Correlation between habitat quality and landscape features: The correlation between habitat quality and landscape patterns in the Beijing-Tianjin-Hebei region was also explored based on data from 1992 to 2032. The analyses showed that most indicators were positively correlated with habitat quality, while the landscape patch index (LPI) was negatively correlated with it. Meanwhile, the spatial correlation between habitat quality and landscape pattern characteristics in the Beijing-Tianjin-Hebei region gradually weakened after 2002. This was due to the fact that although the landscape fragmentation in the Beijing-Tianjin-Hebei region had been mitigated, the fragmented landscapes were gradually converted from construction land to natural landscapes, and the fast-developing construction land was still threatening the surrounding habitats, which led to the gradual decrease in the spatial correlation between the habitat quality and the landscape pattern index (LPI).

(3)

Spatial distribution of habitat quality: This study also found that the spatial distribution of habitat quality in the Beijing-Tianjin-Hebei region has a close correlation with the topography and landscape and has shown a decreasing trend over the past 40 years, from 0.599 to 0.564 between 1992 and 2032. Overall, the quality of the habitats in the northwestern part of the region is high, and the quality of the habitats in the southeastern part of the region is low, which creates a clear spatial pattern.
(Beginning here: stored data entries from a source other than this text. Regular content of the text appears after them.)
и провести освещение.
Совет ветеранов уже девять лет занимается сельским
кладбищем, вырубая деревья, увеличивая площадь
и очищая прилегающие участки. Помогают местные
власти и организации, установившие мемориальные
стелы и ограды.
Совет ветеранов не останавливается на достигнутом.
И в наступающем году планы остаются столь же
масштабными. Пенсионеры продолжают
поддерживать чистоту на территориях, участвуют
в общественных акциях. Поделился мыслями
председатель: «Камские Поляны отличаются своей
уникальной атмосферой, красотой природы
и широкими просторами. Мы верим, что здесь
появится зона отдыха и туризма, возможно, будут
The formation of this pattern is closely related to the uneven rate of economic development in the region, and the acceleration of economic development is usually accompanied by the overexploitation of natural resources, leading to a decline in habitat quality. Urban expansion not only compresses the original habitat, but also weakens habitat connectivity and stability by fragmenting the habitat landscape.

(4)

Calculation of average species richness (MSA) and influencing factors: The results of the analysis show that the average species richness has been decreasing from 0.270 to 0.183 over the past 40 years, and the MSA value was calculated by defining the proportion of arable land under facility-based agriculture in order to estimate the proportion of intensive farming, taking into account the national conditions of China. The MSA value in the Beijing-Tianjin-Hebei region is significantly affected by infrastructure, especially road construction. As the road network continued to expand, the MSA values in the region generally showed a decreasing trend. In addition, the MSA values of grasslands in the northwestern part of the region are relatively average, while the higher-elevation Yanshan and Taihangshan regions and remote woodland regions have higher MSA values, indicating that the ecological environment in these regions is relatively favourable. The steep topography limits the range of human activities, thus protecting the local ecological environment to a certain extent.